[Exercise data — start]
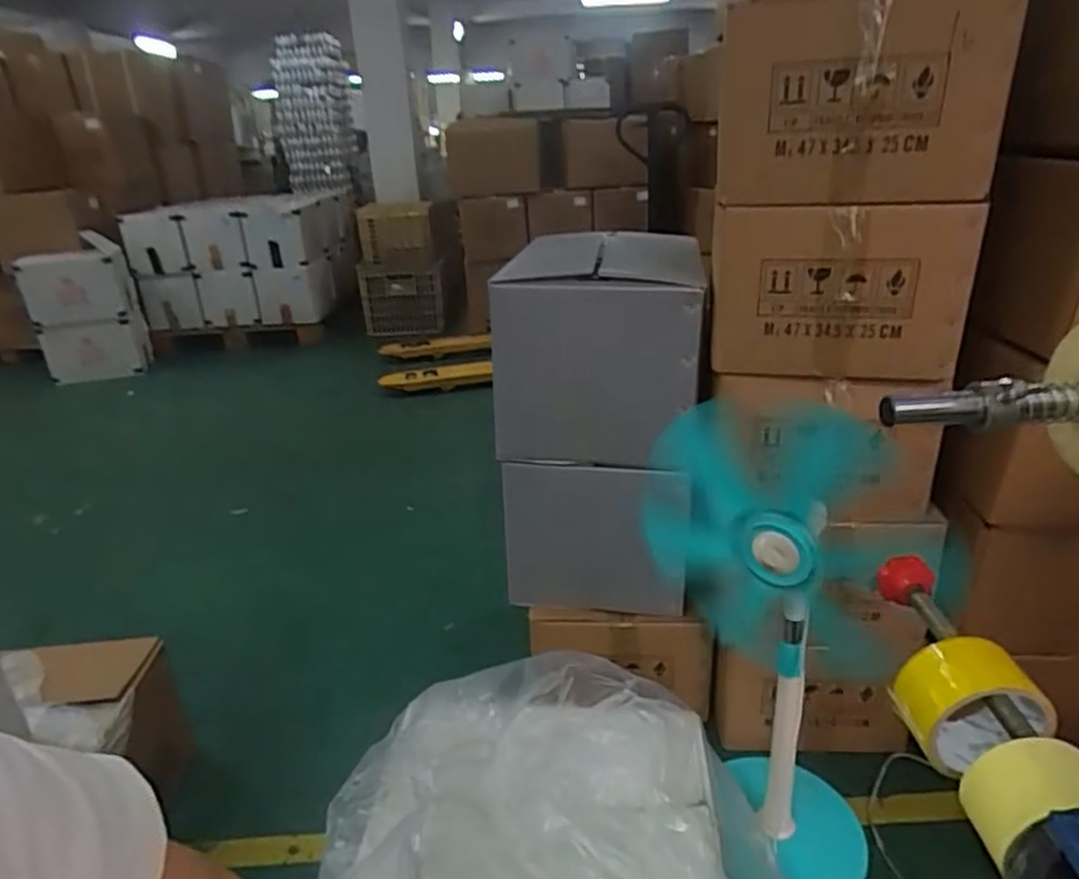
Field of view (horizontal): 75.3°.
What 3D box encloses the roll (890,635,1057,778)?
[{"bbox_3d":[0.312,0.201,0.512,0.094,0.095,0.051,-1,24,11],"label":"roll"}]

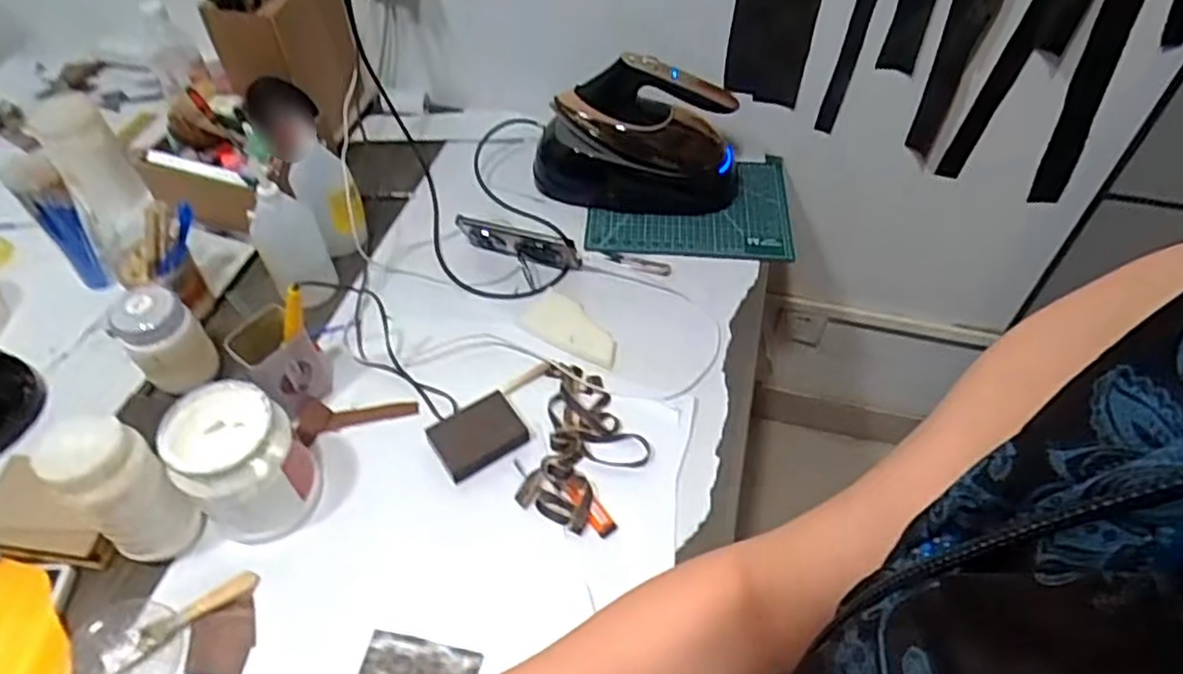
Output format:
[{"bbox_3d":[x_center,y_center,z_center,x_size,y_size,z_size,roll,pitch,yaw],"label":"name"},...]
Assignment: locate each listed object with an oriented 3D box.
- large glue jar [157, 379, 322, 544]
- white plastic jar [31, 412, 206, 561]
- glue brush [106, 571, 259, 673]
[{"bbox_3d":[-0.346,0.127,0.710,0.107,0.133,0.107,1,50,-1],"label":"large glue jar"},{"bbox_3d":[-0.428,0.149,0.662,0.081,0.174,0.075,1,50,-1],"label":"white plastic jar"},{"bbox_3d":[-0.389,0.268,0.678,0.136,0.009,0.026,-31,58,-24],"label":"glue brush"}]

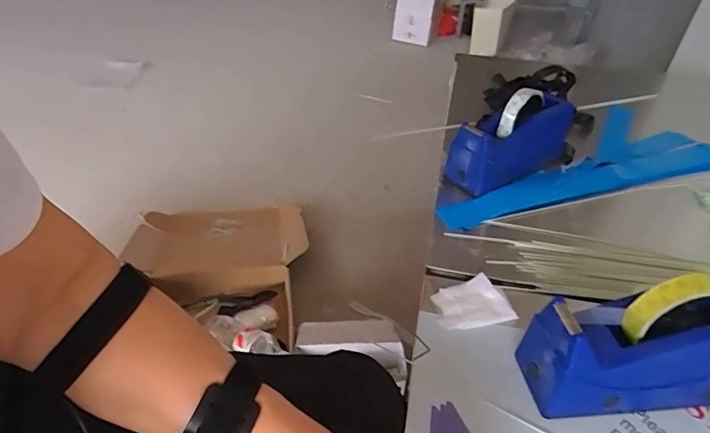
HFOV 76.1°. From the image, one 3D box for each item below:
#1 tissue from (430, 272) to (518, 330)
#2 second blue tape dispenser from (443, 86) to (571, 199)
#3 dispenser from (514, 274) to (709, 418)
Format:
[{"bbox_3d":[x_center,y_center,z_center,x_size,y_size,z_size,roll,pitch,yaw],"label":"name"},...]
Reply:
[{"bbox_3d":[0.127,0.095,0.501,0.080,0.009,0.063,-11,40,-12],"label":"tissue"},{"bbox_3d":[0.238,-0.121,0.679,0.201,0.119,0.082,-23,45,-30],"label":"second blue tape dispenser"},{"bbox_3d":[0.261,0.108,0.394,0.204,0.118,0.065,-2,38,-4],"label":"dispenser"}]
[Exercise data — finish]
▶ **Task description**: The data above must be reproduced exactly, without any of its pictures.

▶ **Problem solution**:
Field of view (horizontal): 75.3°.
What 3D box encloses the roll (890,635,1057,778)?
[{"bbox_3d":[0.312,0.201,0.512,0.094,0.095,0.051,-1,24,11],"label":"roll"}]

Output format:
[{"bbox_3d":[x_center,y_center,z_center,x_size,y_size,z_size,roll,pitch,yaw],"label":"name"},...]
Assignment: locate each listed object with an oriented 3D box.
- large glue jar [157, 379, 322, 544]
- white plastic jar [31, 412, 206, 561]
- glue brush [106, 571, 259, 673]
[{"bbox_3d":[-0.346,0.127,0.710,0.107,0.133,0.107,1,50,-1],"label":"large glue jar"},{"bbox_3d":[-0.428,0.149,0.662,0.081,0.174,0.075,1,50,-1],"label":"white plastic jar"},{"bbox_3d":[-0.389,0.268,0.678,0.136,0.009,0.026,-31,58,-24],"label":"glue brush"}]

HFOV 76.1°. From the image, one 3D box for each item below:
#1 tissue from (430, 272) to (518, 330)
#2 second blue tape dispenser from (443, 86) to (571, 199)
#3 dispenser from (514, 274) to (709, 418)
Format:
[{"bbox_3d":[x_center,y_center,z_center,x_size,y_size,z_size,roll,pitch,yaw],"label":"name"},...]
Reply:
[{"bbox_3d":[0.127,0.095,0.501,0.080,0.009,0.063,-11,40,-12],"label":"tissue"},{"bbox_3d":[0.238,-0.121,0.679,0.201,0.119,0.082,-23,45,-30],"label":"second blue tape dispenser"},{"bbox_3d":[0.261,0.108,0.394,0.204,0.118,0.065,-2,38,-4],"label":"dispenser"}]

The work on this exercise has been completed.